What needs to be done: Wherever a line in the data below holds "Figure", copy that line.

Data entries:
--*--
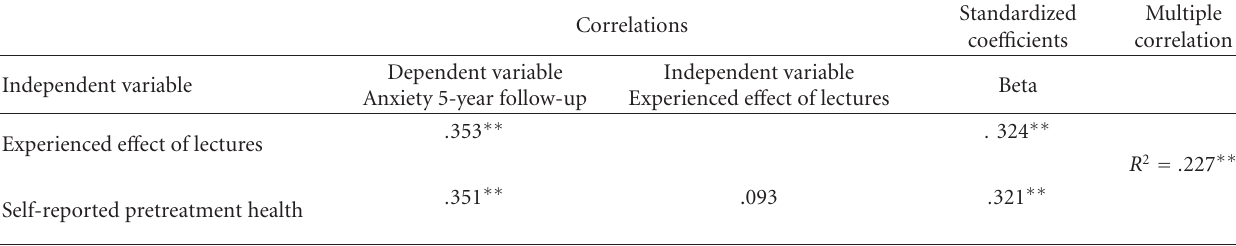
Table 4: Results of simultaneous multiple regression of the variation in anxiety after 5-year follow-up ( n = 65).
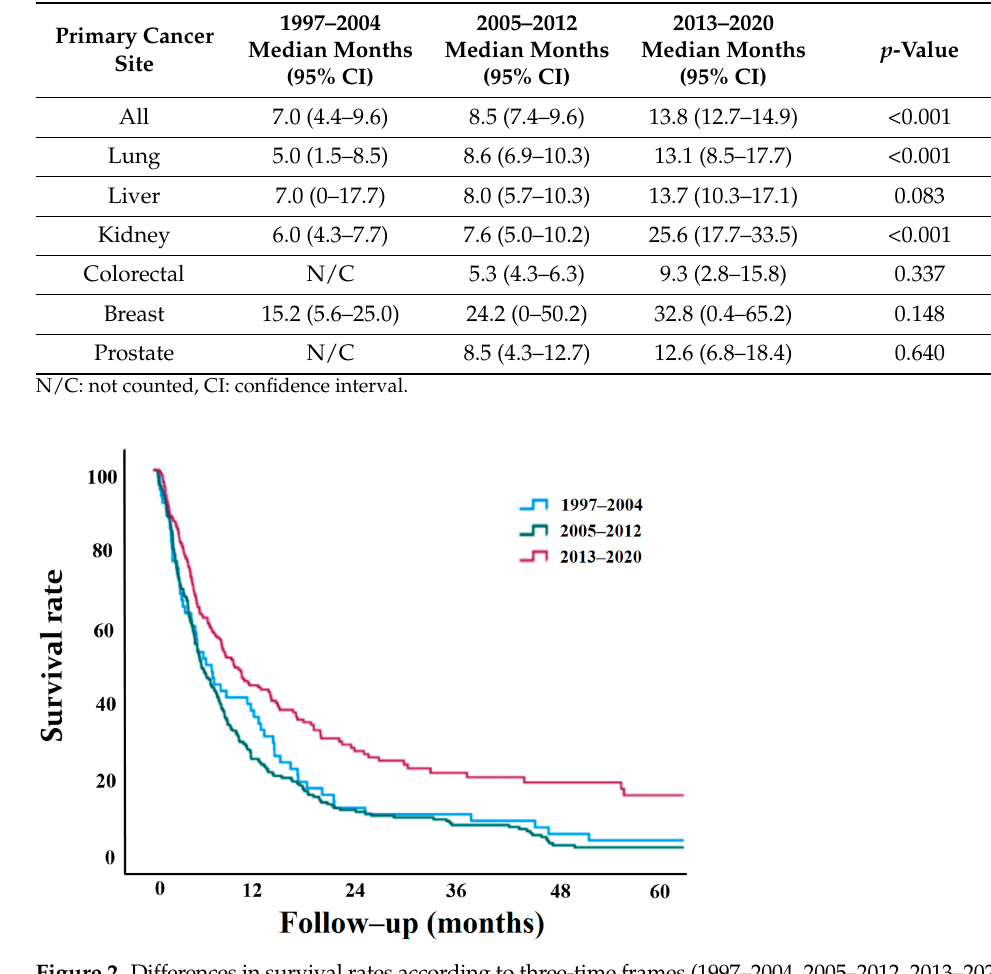
Figure 2. Differences in survival rates according to three-time frames (1997–2004, 2005–2012, Table 4. Trends of survival in the top six common primary cancer sites according to the three time frames.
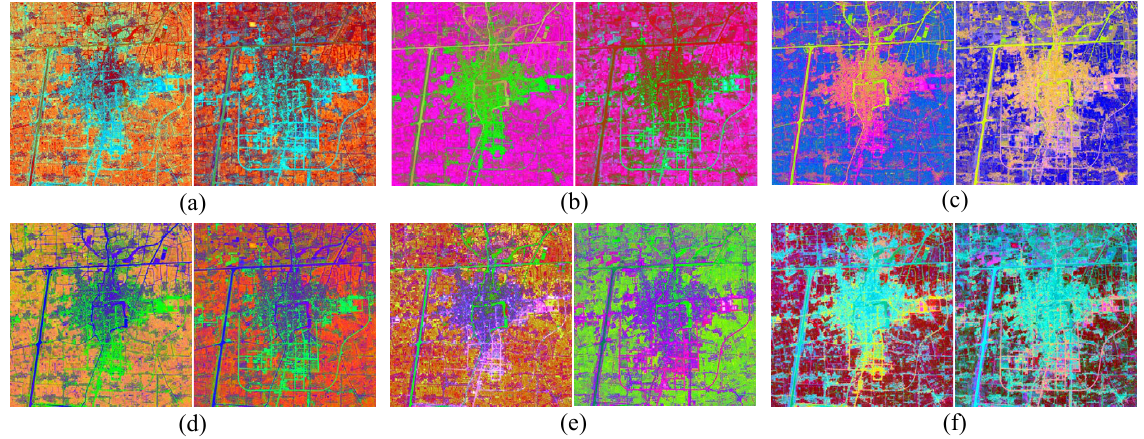
Figure 7. Bi-temporal pseudo color images of projection features by performing: ( a ) DSFA-64-2, ( b ) DSFA-128-2, ( c ) DSFA-256-2, ( d ) ADM-D-PRNs using USFA, ( e ) ADM-D-PRNs using IRMAD, and ( f ) ADM-D-PRNs using PCA, on dataset ‘Taizhou’.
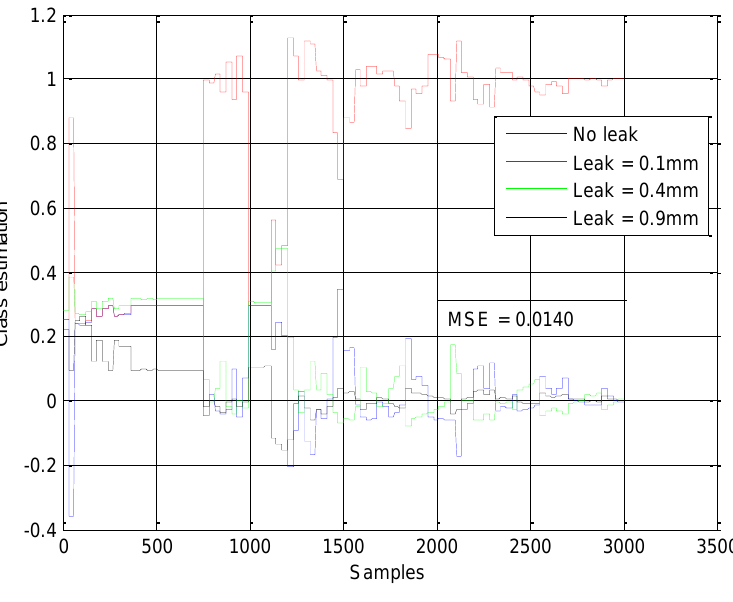
Figure 11. Leak Characterization in “Low Leakage” case.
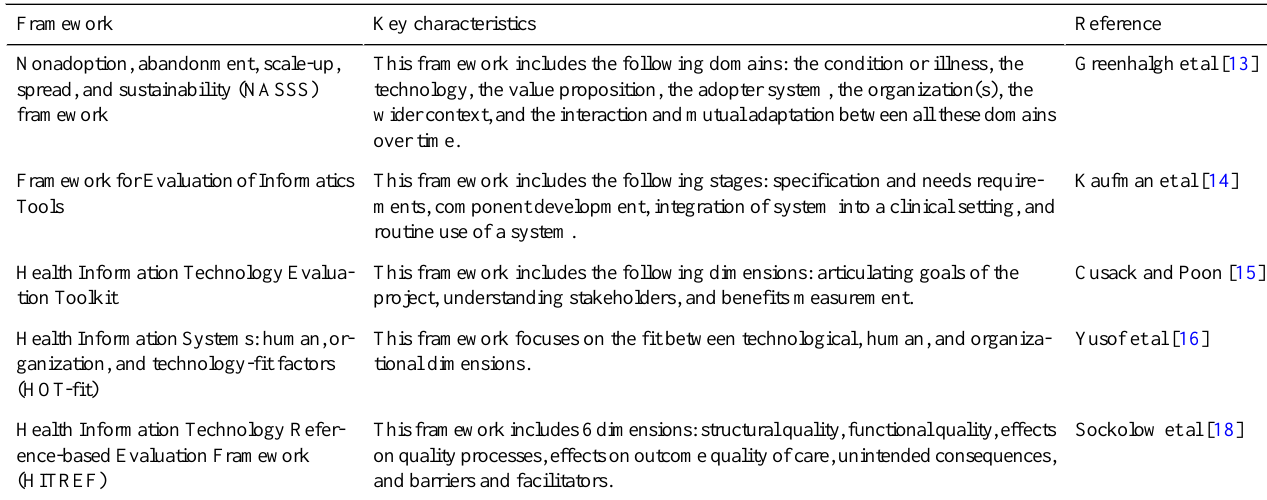
Table 1. Examples of existing health information technology evaluation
--*--
Result:
Figure 2. Differences in survival rates according to three-time frames (1997–2004, 2005–2012, Table 4. Trends of survival in the top six common primary cancer sites according to the three time frames.
Figure 7. Bi-temporal pseudo color images of projection features by performing: ( a ) DSFA-64-2, ( b ) DSFA-128-2, ( c ) DSFA-256-2, ( d ) ADM-D-PRNs using USFA, ( e ) ADM-D-PRNs using IRMAD, and ( f ) ADM-D-PRNs using PCA, on dataset ‘Taizhou’.
Figure 11. Leak Characterization in “Low Leakage” case.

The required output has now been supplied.